Complete Genome Sequence of a Novel Reassortant H6N8 Avian Influenza Virus Isolated from Wild Waterfowl in Poyang Lake, China.

Here, we report the complete genome sequence of an H6N8 avian influenza virus (AIV) isolated from wild waterfowl in Poyang Lake, China, in 2016. Phylogenetic analysis showed that it was a novel reassortant AIV between domestic ducks and wild waterfowl. The finding of this study is helpful for our understanding of the ecology and the evolutionary characteristics of H6 subtypes of AIV in birds.

GENOME ANNOUNCEMENT

Wild birds, especially waterfowl, are thought to be the natural reservoirs of avian influenza viruses (AIVs) (1) and are known to play a major role in the evolution, maintenance, and spread of AIVs. Migratory birds infected with an AIV may spread the virus into domestic poultry and undergo wide reassortment with the AIVs circulating in poultry. Influenza viruses of the H6 subtype have been isolated from wild and domestic aquatic and terrestrial avian species throughout the world since their first detection in 1965. Since 1997, H6 viruses have been detected frequently in the live poultry markets of southern China.

In this study, a novel recombinant H6N8 subtype AIV, named A/wild bird/Jiangxi/P419/2016(H6N8), was isolated from the feces of wild waterfowl in Poyang Lake, Jiangxi, China, in January 2016. Here, we amplified and analyzed the complete genome sequence of the strain to investigate its genetic characterization (2). The full genome of the strain was sequenced with an ABI 3730xl DNA analyzer.

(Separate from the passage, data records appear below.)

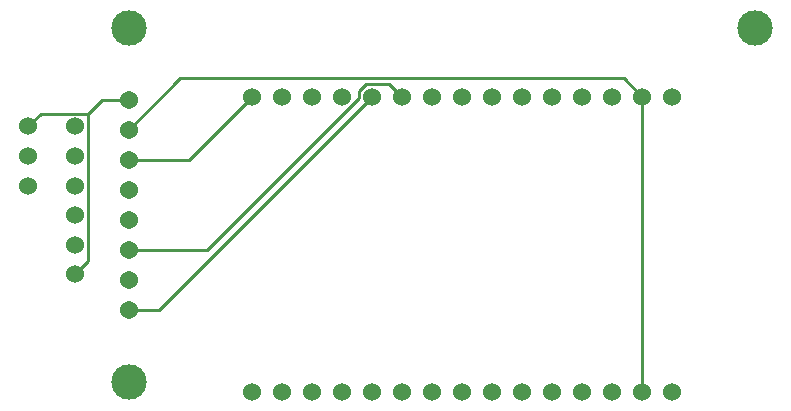
<source format=gbl>
G04 #@! TF.GenerationSoftware,KiCad,Pcbnew,7.0.8*
G04 #@! TF.CreationDate,2023-11-10T17:37:59-07:00*
G04 #@! TF.ProjectId,longmon-hatt,6c6f6e67-6d6f-46e2-9d68-6174742e6b69,rev?*
G04 #@! TF.SameCoordinates,Original*
G04 #@! TF.FileFunction,Copper,L2,Bot*
G04 #@! TF.FilePolarity,Positive*
%FSLAX46Y46*%
G04 Gerber Fmt 4.6, Leading zero omitted, Abs format (unit mm)*
G04 Created by KiCad (PCBNEW 7.0.8) date 2023-11-10 17:37:59*
%MOMM*%
%LPD*%
G01*
G04 APERTURE LIST*
G04 #@! TA.AperFunction,ComponentPad*
%ADD10C,1.524000*%
G04 #@! TD*
G04 #@! TA.AperFunction,WasherPad*
%ADD11C,3.000000*%
G04 #@! TD*
G04 #@! TA.AperFunction,ComponentPad*
%ADD12C,1.540000*%
G04 #@! TD*
G04 #@! TA.AperFunction,Conductor*
%ADD13C,0.250000*%
G04 #@! TD*
G04 APERTURE END LIST*
D10*
X185560000Y-87500000D03*
X152540000Y-112500000D03*
X155080000Y-112500000D03*
X150000000Y-112500000D03*
X157620000Y-112500000D03*
X160160000Y-112500000D03*
X162700000Y-112500000D03*
X165240000Y-112500000D03*
X167780000Y-112500000D03*
X170320000Y-112500000D03*
X172860000Y-112500000D03*
X175400000Y-112500000D03*
X177940000Y-112500000D03*
X180480000Y-112500000D03*
X180480000Y-87500000D03*
X177940000Y-87500000D03*
X175400000Y-87500000D03*
X172860000Y-87500000D03*
X170320000Y-87500000D03*
X167780000Y-87500000D03*
X165240000Y-87500000D03*
X150000000Y-87500000D03*
X162700000Y-87500000D03*
X152540000Y-87500000D03*
X157620000Y-87500000D03*
X155080000Y-87500000D03*
X160160000Y-87500000D03*
X183020000Y-112500000D03*
X183020000Y-87500000D03*
X185560000Y-112500000D03*
X135000000Y-90000000D03*
X135000000Y-92500000D03*
X135000000Y-95000000D03*
X135000000Y-97500000D03*
X135000000Y-100000000D03*
X135000000Y-102500000D03*
X131000000Y-92500000D03*
X131000000Y-95000000D03*
X131000000Y-90000000D03*
D11*
X139550000Y-81640000D03*
X139550000Y-111640000D03*
X192550000Y-81640000D03*
D12*
X139550000Y-87750000D03*
X139550000Y-90290000D03*
X139550000Y-92830000D03*
X139550000Y-95370000D03*
X139550000Y-97910000D03*
X139550000Y-100450000D03*
X139550000Y-102990000D03*
X139550000Y-105530000D03*
D13*
X137247500Y-87750000D02*
X139550000Y-87750000D01*
X136091700Y-88905800D02*
X137247500Y-87750000D01*
X135000000Y-102500000D02*
X136091700Y-101408300D01*
X132094200Y-88905800D02*
X131000000Y-90000000D01*
X136091700Y-88905800D02*
X132094200Y-88905800D01*
X136091700Y-101408300D02*
X136091700Y-88905800D01*
X139550000Y-92830000D02*
X144670000Y-92830000D01*
X144670000Y-92830000D02*
X150000000Y-87500000D01*
X159663800Y-86406800D02*
X161606800Y-86406800D01*
X159068600Y-87591400D02*
X159068600Y-87002000D01*
X139550000Y-100450000D02*
X146210000Y-100450000D01*
X161606800Y-86406800D02*
X162700000Y-87500000D01*
X159068600Y-87002000D02*
X159663800Y-86406800D01*
X146210000Y-100450000D02*
X159068600Y-87591400D01*
X139550000Y-105530000D02*
X142130000Y-105530000D01*
X142130000Y-105530000D02*
X160160000Y-87500000D01*
X181449900Y-85929900D02*
X183020000Y-87500000D01*
X143910100Y-85929900D02*
X181449900Y-85929900D01*
X139550000Y-90290000D02*
X143910100Y-85929900D01*
X183020000Y-87500000D02*
X183020000Y-112500000D01*
M02*

</source>
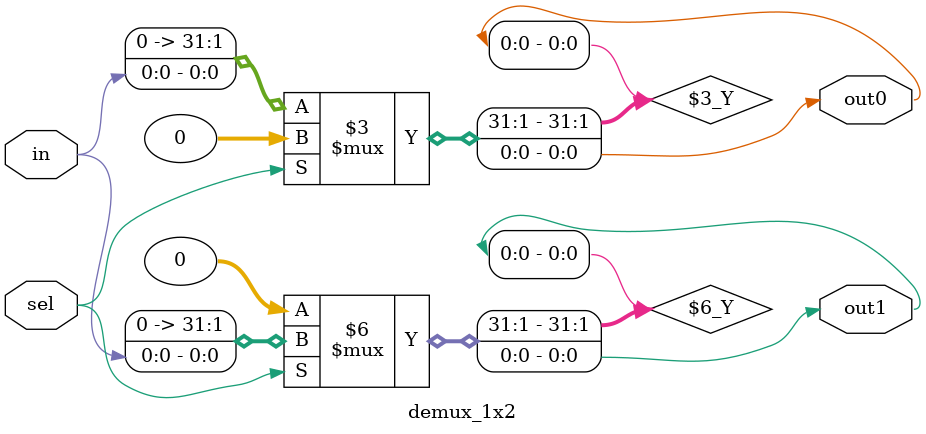
<source format=v>
`timescale 1ns / 1ps


module demux_1x2 (
    input in,
    input sel,
    output out0,
    output out1
);

assign out0 = (sel == 0) ? in : 0;
assign out1 = (sel == 1) ? in : 0;

endmodule

</source>
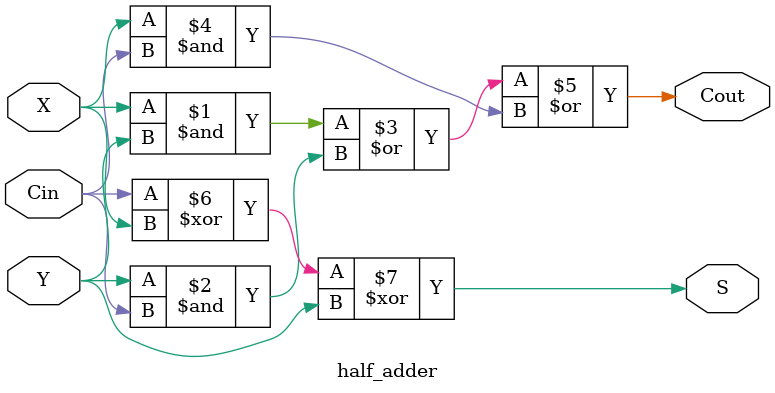
<source format=v>

`ifndef half_adder
	`define half_adder

module half_adder(X, Y, Cin, Cout, S);
  input X, Y, Cin;
  output Cout, S;

  assign Cout = (X & Y) | (Y & Cin) | (X & Cin);
  assign S = Cin ^ X ^ Y;
endmodule
`endif
</source>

The complete genome of the strain consists of eight segments, encoding PB2, PB1, PA, HA, NP, NA, M, and NS proteins, with corresponding nucleotide (nt) lengths of 2,341, 2,341, 2,233, 1,738, 1,565, 1,467, 1,027, and 890 nt, respectively. The amino acid sequence at the cleavage site of the HA gene is PQIETR/GLF, which is typical for low-pathogenicity AIVs (3). The amino acid residues at the receptor binding site in the HA protein are Q226 and G228 (H3 numbering), which indicates its avian-like receptor binding preference (4). The strain has seven potential N-glycosylation sites at positions 26, 27, 39, 306, 311, 498, and 557 in the HA protein, and seven sites at positions 46, 54, 67, 84, 144, 293, and 398 in the NA protein. The PB2 protein possessed E627 and D701, which indicated that the virus was of avian origin (5). Furthermore, there were no deletions in the NA and NS genes and no mutation in the NA and M2 genes, which is associated with resistance to amantadine and rimantadine.

Phylogenetic analysis revealed that the PB2, PB1, PA, HA, NP, NA, and NS genes of the virus were derived from Eurasian lineages but that the M gene was derived from North American lineages. Sequences analysis showed that the HA and NA genes showed the highest sequence homologies (98%) with those of the virus strains A/aquatic bird/Korea/CN20/2009(H6N1) and A/duck/Zhejiang/D1-6/2013(H3N8), respectively. The internal genes showed high nucleotide identity with those of the viruses circulating in wild birds and domestic poultry, including H9N2, H11N2, H12N8, H3N8, H14N3, and H1N2.

In conclusion, the novel H6N8 AIV underwent wide reassortment between the viruses circulating in domestic poultry and wild birds. Our results are useful for understanding the role of migratory birds in exchanging AIV genes between North American and Eurasian lineages and highlight the genetic reassortment between viruses of different subtypes and the evolution of AIVs in China.

Accession number(s).

The complete genome sequences of A/wild bird/Jiangxi/P419/2016(H6N8) have been deposited in GenBank under accession numbers KX867854 to KX867861.